# What you should do
Look through the records below, and whenever a line contains "imagePullPolicy", copy it.

# Data shown

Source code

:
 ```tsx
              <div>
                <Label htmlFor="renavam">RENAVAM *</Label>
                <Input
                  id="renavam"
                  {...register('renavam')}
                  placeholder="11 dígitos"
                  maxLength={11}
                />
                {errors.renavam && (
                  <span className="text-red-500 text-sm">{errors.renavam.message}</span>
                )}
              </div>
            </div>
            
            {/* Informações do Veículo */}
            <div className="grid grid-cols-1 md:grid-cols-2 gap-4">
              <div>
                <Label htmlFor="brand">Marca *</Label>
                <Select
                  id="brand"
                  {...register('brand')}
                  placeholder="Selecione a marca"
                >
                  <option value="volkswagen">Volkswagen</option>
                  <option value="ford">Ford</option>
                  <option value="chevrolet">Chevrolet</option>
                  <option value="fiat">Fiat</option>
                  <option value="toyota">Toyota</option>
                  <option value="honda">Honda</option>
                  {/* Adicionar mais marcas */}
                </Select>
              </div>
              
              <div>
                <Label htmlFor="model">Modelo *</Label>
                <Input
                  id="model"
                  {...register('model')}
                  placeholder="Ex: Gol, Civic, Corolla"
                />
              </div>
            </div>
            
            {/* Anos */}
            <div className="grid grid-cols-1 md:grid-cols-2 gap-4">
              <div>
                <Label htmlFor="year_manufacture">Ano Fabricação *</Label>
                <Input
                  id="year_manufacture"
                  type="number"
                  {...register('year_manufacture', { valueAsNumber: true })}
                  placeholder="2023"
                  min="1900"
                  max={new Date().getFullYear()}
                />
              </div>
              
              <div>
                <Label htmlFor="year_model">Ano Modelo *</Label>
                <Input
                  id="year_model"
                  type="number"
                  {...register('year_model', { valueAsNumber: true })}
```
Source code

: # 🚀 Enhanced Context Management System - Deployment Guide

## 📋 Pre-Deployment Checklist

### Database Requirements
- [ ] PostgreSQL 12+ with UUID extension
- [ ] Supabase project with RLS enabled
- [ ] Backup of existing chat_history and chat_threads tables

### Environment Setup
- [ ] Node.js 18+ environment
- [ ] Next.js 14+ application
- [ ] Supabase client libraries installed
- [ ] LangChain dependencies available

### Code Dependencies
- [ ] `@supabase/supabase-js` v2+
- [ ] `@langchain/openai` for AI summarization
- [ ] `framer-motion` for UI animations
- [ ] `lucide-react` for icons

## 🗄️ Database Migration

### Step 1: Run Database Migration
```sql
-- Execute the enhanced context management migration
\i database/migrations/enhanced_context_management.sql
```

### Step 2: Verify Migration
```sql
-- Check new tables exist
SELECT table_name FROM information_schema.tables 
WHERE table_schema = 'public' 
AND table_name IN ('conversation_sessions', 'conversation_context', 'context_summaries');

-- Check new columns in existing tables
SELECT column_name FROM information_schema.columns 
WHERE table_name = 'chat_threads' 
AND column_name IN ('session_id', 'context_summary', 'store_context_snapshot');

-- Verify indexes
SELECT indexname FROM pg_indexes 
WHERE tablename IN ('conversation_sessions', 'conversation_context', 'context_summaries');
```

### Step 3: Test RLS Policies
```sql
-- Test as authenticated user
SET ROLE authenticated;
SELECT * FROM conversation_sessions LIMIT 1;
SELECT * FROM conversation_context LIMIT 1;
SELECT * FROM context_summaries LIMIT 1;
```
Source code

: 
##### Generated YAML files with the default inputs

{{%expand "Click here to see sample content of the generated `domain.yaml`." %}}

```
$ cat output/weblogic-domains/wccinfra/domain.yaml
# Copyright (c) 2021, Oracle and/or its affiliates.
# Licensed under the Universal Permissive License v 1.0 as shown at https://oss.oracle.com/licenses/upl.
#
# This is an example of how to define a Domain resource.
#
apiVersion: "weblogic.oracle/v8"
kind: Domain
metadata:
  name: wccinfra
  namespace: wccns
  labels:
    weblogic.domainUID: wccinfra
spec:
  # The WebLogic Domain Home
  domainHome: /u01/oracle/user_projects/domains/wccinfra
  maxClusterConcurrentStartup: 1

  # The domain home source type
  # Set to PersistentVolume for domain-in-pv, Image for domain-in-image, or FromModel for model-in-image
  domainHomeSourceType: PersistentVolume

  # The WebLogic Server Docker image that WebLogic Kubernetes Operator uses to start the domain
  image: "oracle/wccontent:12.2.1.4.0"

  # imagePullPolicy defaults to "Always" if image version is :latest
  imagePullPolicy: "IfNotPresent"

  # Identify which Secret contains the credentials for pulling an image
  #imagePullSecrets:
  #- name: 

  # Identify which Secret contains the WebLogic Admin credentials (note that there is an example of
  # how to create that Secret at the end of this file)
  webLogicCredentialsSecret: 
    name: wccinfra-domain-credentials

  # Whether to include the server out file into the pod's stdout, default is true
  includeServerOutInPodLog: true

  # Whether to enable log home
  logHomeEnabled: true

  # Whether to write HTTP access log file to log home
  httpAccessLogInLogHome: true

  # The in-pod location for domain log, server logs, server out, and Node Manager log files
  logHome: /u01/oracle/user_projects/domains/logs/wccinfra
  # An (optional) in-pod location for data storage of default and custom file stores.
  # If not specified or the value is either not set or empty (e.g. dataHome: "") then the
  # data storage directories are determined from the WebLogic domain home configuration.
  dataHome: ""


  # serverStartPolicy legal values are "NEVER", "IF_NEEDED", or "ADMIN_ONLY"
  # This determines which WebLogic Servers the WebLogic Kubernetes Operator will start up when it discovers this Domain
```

# Exercise answer
  # imagePullPolicy defaults to "Always" if image version is :latest
  imagePullPolicy: "IfNotPresent"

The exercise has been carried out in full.